La inquieta joven llevaba por dentro el dolor del asesinato del hermano y, en 1893, publicó al respecto un artículo en el periódico El Criollo, texto que la obligó a salir de la Isla. Fue precisa­mente en esta época y en Nueva York que cono­ció a José Martí, quien la cautivó con su palabra fácil y galana. Entre ambos surgió una hermosa amistad sustentada en ideales compartidos. A partir de entonces, Magdalena se vinculó a la labor conspirativa que realizaban el Partido Re­volucionario Cubano (PRC) y su delegado con el fin de alzar la guerra necesaria y con ese motivo, viajó a Estados Unidos en otras dos ocasiones.

De su amistad con el Apóstol conservaba un ejemplar de los Versos sencillos, que este le obsequió Magdale­na Peñarredonda, modelo de paciencia y de patrio­tismo. Su amigo respetuoso, José Martí”.

Al estallar la guerra, Magdalena, nombrada de­legada de Pinar del Río —de ahí otro de sus seu­dónimos: la Delegada—, arreció sus actividades conspirativas. Estuvo en contacto directo con Per­fecto Lacoste Grave de Peralta, presidente de la Junta Revolucionaria de La Habana, y con mon­señor Guillermo González Arrocha, quien la sus­tituiría, luego de su detención, como delegado.

Activa colaboradora del 6.º cuerpo del Ejército Libertador, era considerada por Antonio Maceo uno de los más valiosos auxiliares de la revolu­ción por sus servicios en el traslado de la corres­pondencia y en el abastecimiento a los mambises de comestibles, medicamentos e, incluso, armas y pertrechos, así como por su labor de inteligen­cia. En carta fechada el 7 de mayo de 1896, el Titán escribió: “No ignoro lo mucho que usted trabaja y ha hecho por nuestra causa, pero por lo mismo que son valiosísimos sus servicios, no me cansaré de rogarle que no desmaye y siga ayudándonos”. La devoción que Magdalena sentía por el general Antonio la llevó a conservar como reliquia hasta su muerte un trocito de tela manchada con la san­gre del Titán y una astilla de la madera del bote en que cruzó la bahía de Mariel en diciembre de 1896, poco antes de su caída en combate.

De igual forma, Magdalena sostuvo anima­da correspondencia con Tomás Estrada Palma, quien a la muerte del Apóstol fue designado delegado del Partido Revolucionario Cubano (PRC). Varios altos oficiales del Ejército Liberta­dor se escribieron con ella para solicitar o agra­decer su valiosa ayuda o para valorar sus servi­cios —como puede apreciarse en las palabras del mayor general Pedro Díaz, jefe del 6.º cuerpo, ci­tadas al inicio de este trabajo— o las del mayor general José Mayía Rodríguez Rodríguez, jefe del Departamento Occidental, en misiva de febrero del propio año: “Estimo cada vez más valiosa la cooperación de usted a nuestra causa común. Si hubieran abundado patriotas de las condiciones suyas, de seguro que ya sería nuestra Cuba inde­pendiente”. De igual modo, el también general Alberto Nodarse Bacallao, jefe de la brigada Sur de La Habana, el 18 de octubre de 1897, le escri­bió: “Confirmo, una vez más, el elevado concep­to que tengo formado de sus elevadas dotes de patriota de corazón […]”.

Su entrega a la causa la obligó a cambiar de domicilio en varias ocasiones para evadir a ene­migos y espías al servicio del colonialismo. No obstante, como ya se ha dicho, su actividad fue delatada y Magdalena apresada en la Casa de Recogidas, donde su inacabable espíritu de justi­cia la llevó a asumir con energía la defensa de las maltratadas prisioneras.

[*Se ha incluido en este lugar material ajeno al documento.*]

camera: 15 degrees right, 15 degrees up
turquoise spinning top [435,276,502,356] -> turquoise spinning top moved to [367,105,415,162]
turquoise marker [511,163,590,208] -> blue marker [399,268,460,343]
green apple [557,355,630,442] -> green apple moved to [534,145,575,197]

Al finalizar la guerra conoció a Máximo Gó­mez Báez, cuyo nombre, como el del prócer mexicano Benito Juárez, había combinado para formar dos de sus seudónimos más conocidos. Con el Generalísimo compartió una entraña­ble amistad, basada en su común amor a Cuba y en las decepciones que el final de la guerra y el advenimiento de la república les causaron. También estrechó lazos de amistad con María Cabrales, viuda de Maceo.

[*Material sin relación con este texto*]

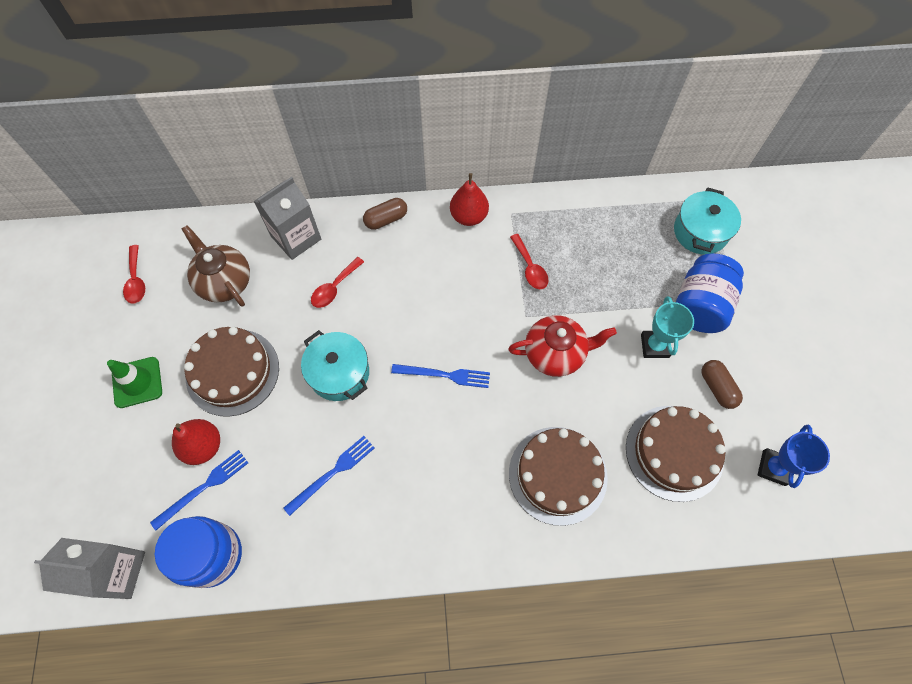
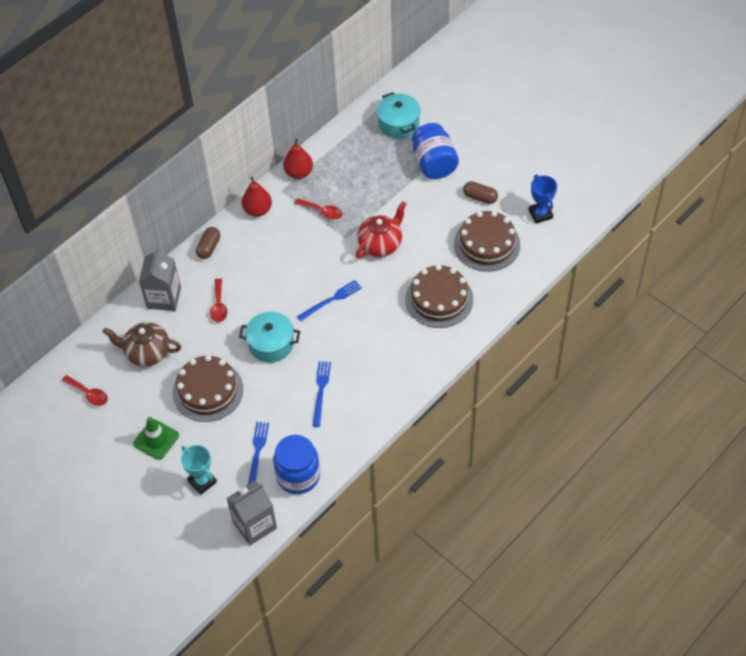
camera: 40 degrees left, 10 degrees down
red pear [172,419,220,465] -> red pear moved to [283,138,313,179]
turquoise trophy [641,296,694,358] -> turquoise trophy moved to [181,445,217,495]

Durante la ocupación norteamericana, colabo­ró en la organización de la futura vida republica­na y, a partir de la frustración que le produjeron los primeros años de gobierno cubano, tomó la pluma para reiniciar el combate y se convirtió en sagaz periodista. Durante varios años escribió para reconocidos medios de prensa de la capital y la provincia.

La vida de Magdalena Peñarredonda Dolley es uno de los más elocuentes ejemplos de la en­trega de la mujer a la causa de la libertad y la prosperidad patrias.